Goal of the exercise ->
Copy all lines of the listing that include the string "down".

Information provided ->
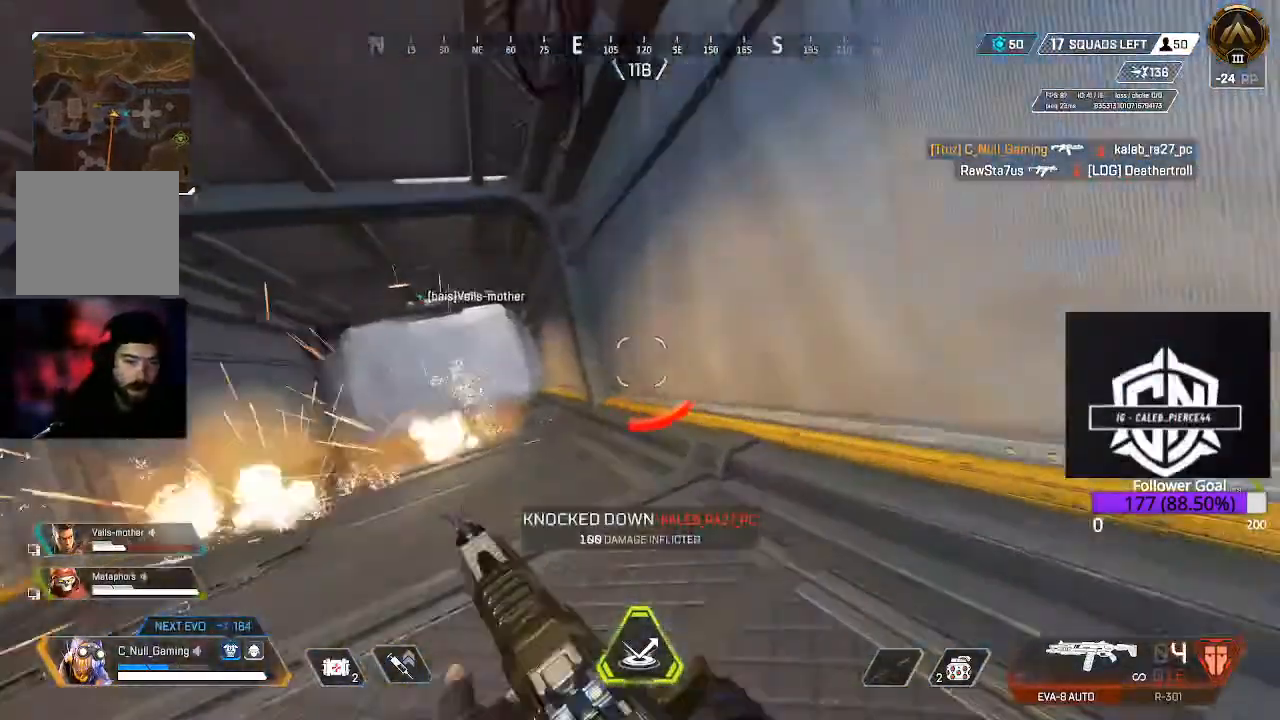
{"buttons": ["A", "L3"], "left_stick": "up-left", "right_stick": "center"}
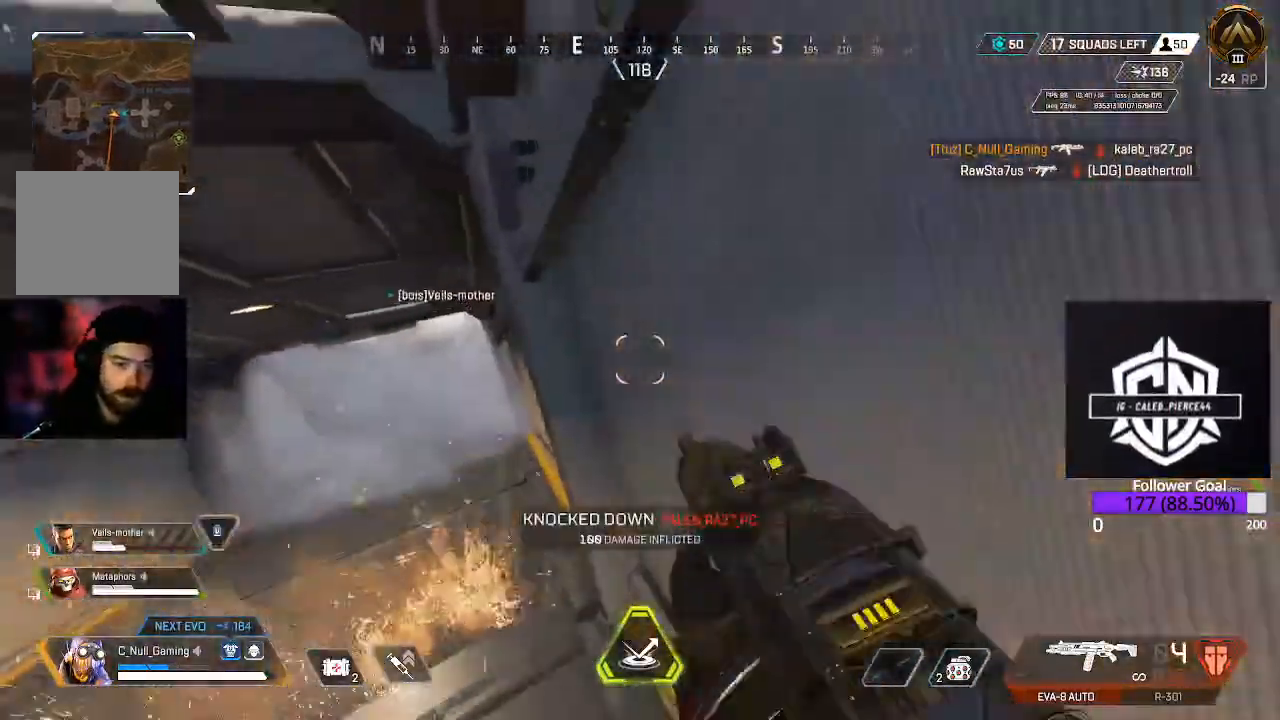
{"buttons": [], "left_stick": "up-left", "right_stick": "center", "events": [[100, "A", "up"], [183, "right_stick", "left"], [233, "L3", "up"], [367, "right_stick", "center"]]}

* * *

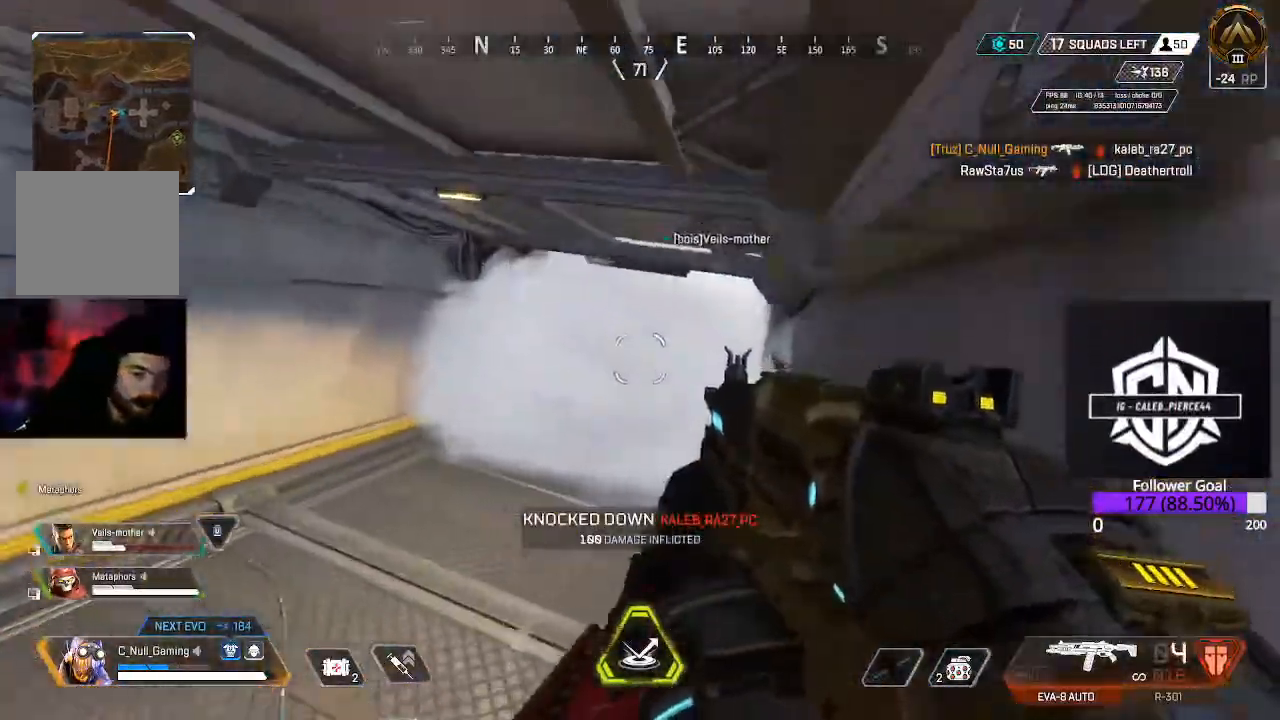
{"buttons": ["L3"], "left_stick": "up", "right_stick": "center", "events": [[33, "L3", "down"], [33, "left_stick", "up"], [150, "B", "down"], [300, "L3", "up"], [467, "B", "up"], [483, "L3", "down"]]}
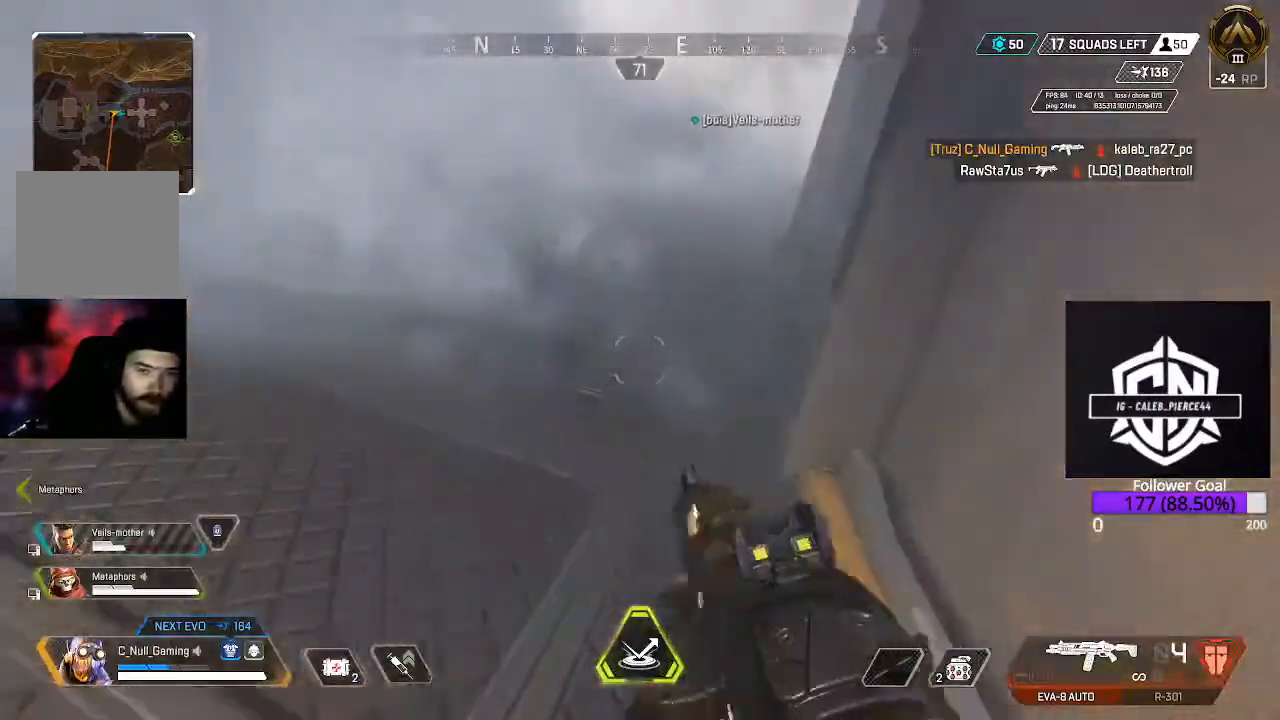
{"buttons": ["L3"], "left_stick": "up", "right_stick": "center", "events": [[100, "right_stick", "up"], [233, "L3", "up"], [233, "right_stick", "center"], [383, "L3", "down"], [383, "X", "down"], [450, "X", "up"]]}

Solution to this task ->
{"buttons": ["L3"], "left_stick": "up", "right_stick": "center", "events": [[33, "L3", "down"], [33, "left_stick", "up"], [150, "B", "down"], [300, "L3", "up"], [467, "B", "up"], [483, "L3", "down"]]}
{"buttons": ["L3"], "left_stick": "up", "right_stick": "center", "events": [[100, "right_stick", "up"], [233, "L3", "up"], [233, "right_stick", "center"], [383, "L3", "down"], [383, "X", "down"], [450, "X", "up"]]}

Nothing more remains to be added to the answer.